请参照图6，本发明的实施例四为：Please refer to FIG. 6 , the fourth embodiment of the present invention is:

一种基于多平面图像的视图虚拟视点合成终端1，包括存储器2、处理器3以及存储在存储器2上并可在处理器3上运行的计算机程序，处理器3执行计算机程序时完成上述实施例一或实施例三中任一实施例的一种基于多平面图像的视图虚拟视点合成方法中的步骤。A terminal 1 for synthesizing a view virtual viewpoint based on a multi-plane image comprises a memory 2, a processor 3 and a computer program stored in the memory 2 and executable on the processor 3. When the processor 3 executes the computer program, the steps of a method for synthesizing a view virtual viewpoint based on a multi-plane image in any one of the first embodiment or the third embodiment are completed.

综上所述，本发明提供的一种基于多平面图像的视图虚拟视点合成方法及终端，针对NeRF在少量视图可用条件下的视点合成质量退化问题，通过引入金字塔结构编码器VPF来提取图像的全局多尺度特征，同时使用神经代价体NCV编码技术对视图间局部外观特征进行建模，并将二者用于引导解码端建立每个输入视点的多平面图像MPI，并再输出各深度平面的颜色与透明度后，通过单应变换和Alpha渲染得到各MPI投影至目标视点的合成结果，另外还采用以视点距离为权重的加权融合方式得到最终的新视点图像，最后还采用两个部分损失项组成的损失函数完成对模型的监督训练，对合成的深度信息进行正则化，从而引导模型学习正确的场景几何，实现在具有复杂纹理的数据集上进行了评估实验，在少量视图可用条件下也能够有效地避免视图过拟合问题，相较于其他对比方法具有更好的几何结构重建能力。In summary, the present invention provides a method and terminal for virtual viewpoint synthesis based on multi-plane images. To address the problem of viewpoint synthesis quality degradation of NeRF under the condition of a small number of available views, a pyramid structure encoder VPF is introduced to extract global multi-scale features of the image, and a neural cost volume NCV coding technology is used to model local appearance features between views. The two are used to guide the decoding end to establish a multi-plane image MPI for each input viewpoint, and then output the color and transparency of each depth plane. The synthesis result of each MPI projected to the target viewpoint is obtained through homography transformation and Alpha rendering. In addition, a weighted fusion method with viewpoint distance as weight is used to obtain the final new viewpoint image. Finally, a loss function composed of two partial loss terms is used to complete the supervised training of the model, and the synthesized depth information is regularized, thereby guiding the model to learn the correct scene geometry. Evaluation experiments are carried out on data sets with complex textures. The problem of view overfitting can be effectively avoided under the condition of a small number of available views, and it has better geometric structure reconstruction capability than other comparison methods.

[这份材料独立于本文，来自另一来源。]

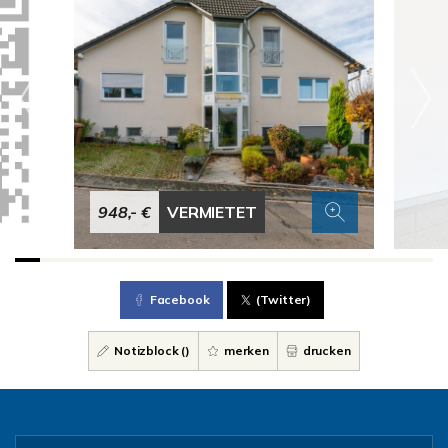
948,- €
VERMIETET
Facebook
(Twitter)
Notizblock (
)
merken
drucken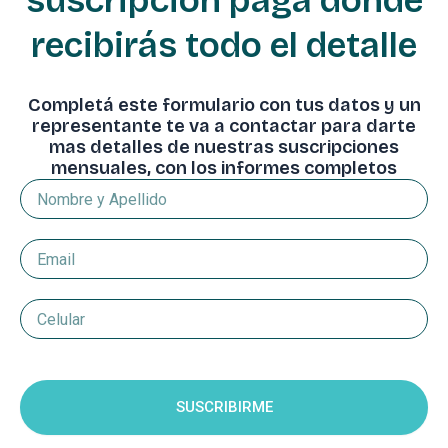
suscripción paga donde
recibirás todo el detalle
Completá este formulario con tus datos y un
representante te va a contactar para darte
mas detalles de nuestras suscripciones
mensuales, con los informes completos
Nombre
y
Apellido
Email
Celular
Suscripcion
SUSCRIBIRME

以上所述仅为本发明的实施例，并非因此限制本发明的专利范围，凡是利用本发明说明书及附图内容所作的等同变换，或直接或间接运用在相关的技术领域，均同理包括在本发明的专利保护范围内。The above descriptions are merely embodiments of the present invention and are not intended to limit the patent scope of the present invention. Any equivalent transformations made using the contents of the present invention's specification and drawings, or directly or indirectly applied in related technical fields, are also included in the patent protection scope of the present invention.